The Perl Toolchain Summit needs more sponsors. If your company depends on Perl, please support this very important event.
NAME
    CHANGES Changelog for the Ngram Statistics Package (Text-NSP)

SYNOPSIS
    Revision history for Perl module Text::NSP

DESCRIPTION
    1.29
        Released October 3, 2015 all changes by TDP

        *   remove defined(@array) from statistic.pl, now deprecated in Perl

    1.27
        Released Feb 16, 2013 all changes by BTM

        *   Fixed rank.pl so that it checks for required ngram count in
            first line.

    1.25
        Released Jan 15, 2012 all changes by BTM

        *   Added tscore for 3D and 4D along with test cases

        *   Updated rank.pl to work with ties

        *   Added --N option to rank.pl to return the number of ngrams being
            used to calculate the correlation.

    1.23
        Release March 31, 2011 all changes by YL

        *   Changed printf to print in huge-split.pl, huge-sort.pl,
            huge-merge.pl, and count2huge.pl.

            Replaced the tail hash of huge-merge.pl by without use hash.

    1.21
        Released November 12, 2010 all changes by BTM

        *   Added the Log Likelihood Measure for 4-grams

    1.19
        Released November 1, 2010 all changes by YL

        *   Created find-compounds.pl and its testing files.
            find-compounds.pl helps to pick out the compound words in the
            text file.

    1.17
        Released April 26, 2010 all changes by YL

        *   Created count2huge.pl and its testing files. count2huge.pl helps
            to convert the output of count.pl to huge-count.pl.

    1.15
        Released April 7, 2010 all changes by YL

        *   Created huge-split.pl and huge-delete.pl in order to remove this
            functionality from huge-count.pl and huge-merge.pl (and make it
            easier to use these different components in more flexible ways).

    1.13
        Released March 5, 2010 all changes by TDP and YL

        *   Replaced huge-count.pl with a more efficient version that counts
            large number of bigrams by creating multiple files, sorting, and
            merging them.
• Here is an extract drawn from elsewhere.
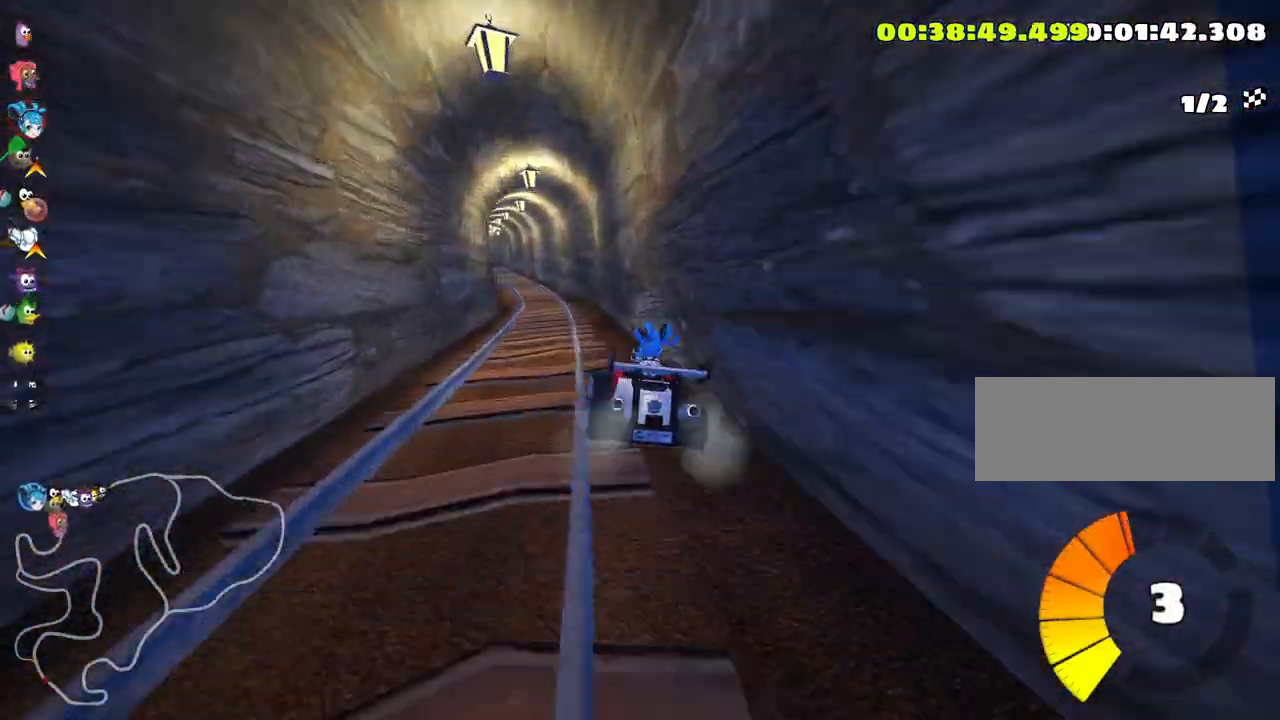
{"keys": ["right", "skid", "up"], "events": [[266, "right", "down"]]}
The sorting and merging are carried out by
            huge-sort and huge-merge.pl. Note that the previous versions of
            huge-count.pl and associated utilities can be found in
            /Text-NSP/bin/utils/deprecated and will remain there for at
            least one more release. They will not however be installed
            automatically. (YL)

        *   Added --uremove and --ufrequency options to count.pl. This allow
            for frequency cutoffs based on ngrams occuring more than a given
            number of times (rather than just less than, which is what
            --remove and --frequency enable). This is a long standing item
            on the NSP Todo list that has finally been checked off! (YL)

        *   Introduced /bin/utils/contributed to allow for the distribution
            of user contributed programs that might be useful to other
            users. These programs do not get installed automatically with
            NSP, and are not included in our standard testing streams, but
            could still prove very useful to users. Please let us know if
            you have code you might like to include here. (TDP)

        *   Added nsp-stoplist.regex to distribution (in
            /Text-NSP/bin/utils), to serve as a default stoplist. (TDP)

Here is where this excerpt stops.